Wednesday, June 12, 2013
The day I arrived to England, I knew I'd go back to Egypt after I finish my studies here. This fact didn't stop me from volunteering in charity work every while and helping others whenever I can. I don't have to belong to a country to do good there, because, in the end, I belong to the people living there. We do not share the same citizenship, but we share the fact that we are all humans.
Today, the UK Border Agency reminded me that I am wrong. They are not there only to draw borders on the map, but they also build borders between humans. I wanted my father to visit me for a couple of weeks. Because of a family matter, I needed him to be here with me and he needed to be here too. We applied for his visa, and filled and submitted every single document that is required. But in the end, those in UKBA recklessly refused the visa. The reason they gave was that they are not sure if he will return back to Egypt after he comes. The documents he submitted and his return ticket are supposed to be enough proof that he will, but the fact that we belong to a thirds-world country was enough for them to think he won't. I always believed that "all humans are equal", but the UK Border Agency reminded me today that, for them, "some humans are less equal than others".
Monday, June 3, 2013
Making myself a cup of tea reminds me how 8 months ago I used to put the the electric kettle on its base with its handle on the right side, while my mother used to put it with the handle on the other side, because she was left handed. I didn't know how to cook, and I seldom made my bed unless she asked me to, and my only way to say that I can be useful was to offer making her some tea every while. I then developed a bad habit. I used to put the kettle on and simply forget it, and usually I found her coming into my room later on, after making me the cup of tea I promised to make.

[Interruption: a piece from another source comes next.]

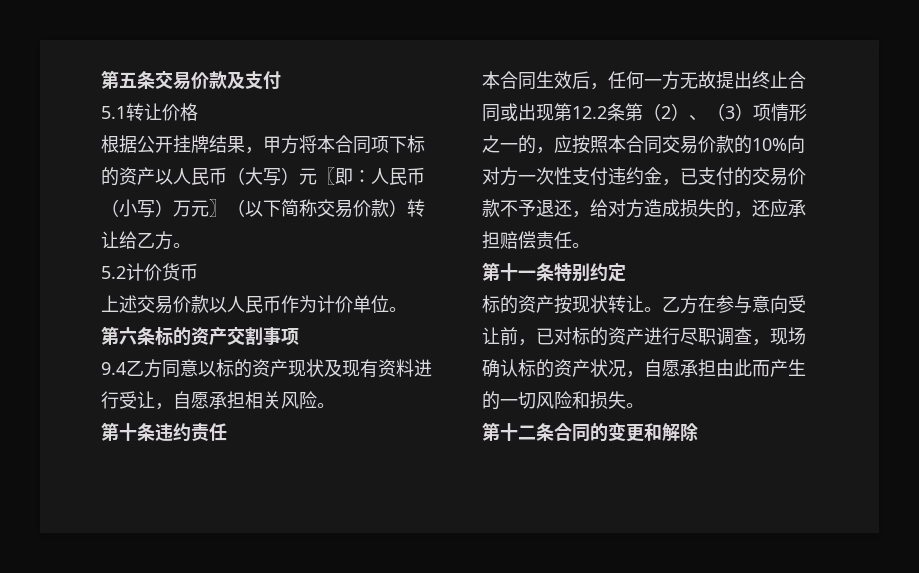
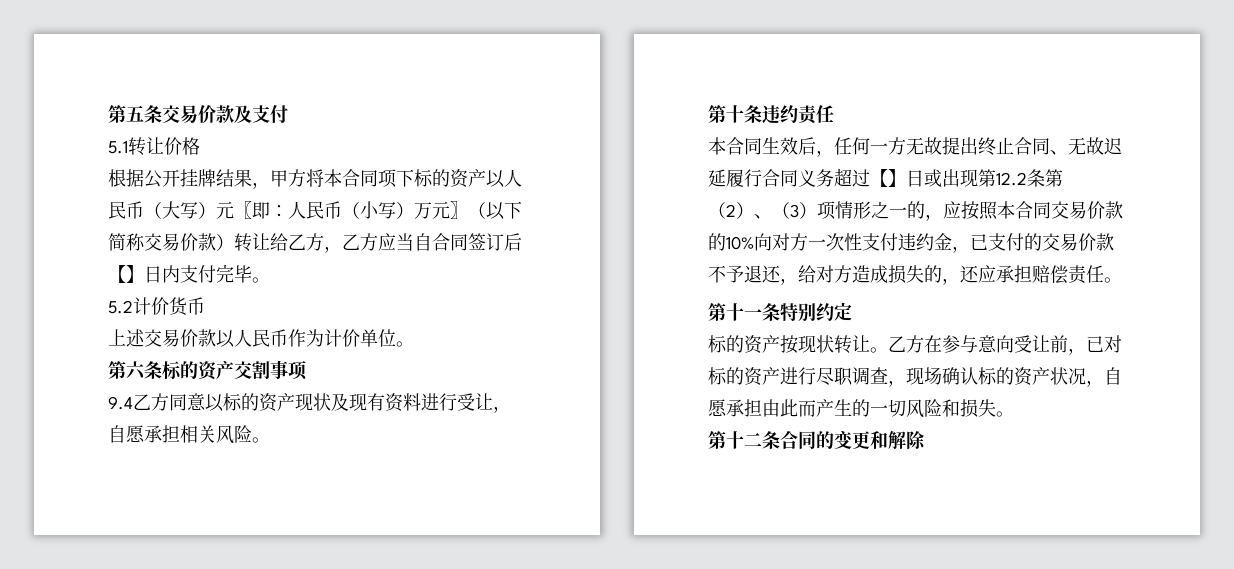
(173, 240) none -> [324,233,522,253] [108,264,252,283] ，乙方应当自合同签订后【】日内支付完毕
(500, 113) none -> [1050,137,1122,155] [708,168,924,187] 、无故迟延履行合同义务超过【】日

Later on, after I travelled to England to do my postgraduate degree, I started to learn how to cook different dishes. Although, they are some simple dishes, but I was really happy that I now can promise to make her one of them after I return back home. Spaghetti is the safest option, but come on, that one is very easy. May be, I should try rice with carrots and peas, but that's too cliché. How about a pie? I cannot assure making an edible pie every time, but if I failed, I can make those muffins I learnt to make too as a last-minute compromise.
The very same thoughts come to me every time I make myself I cup of tea. In fact, I can hardly find any detail in my day to day life where she is not present there. I wish we can bring people back to life the same way the tinniest details of our days bring our memories back to life. And I know the day those details will fail to remind me of her is that day I will be dead already.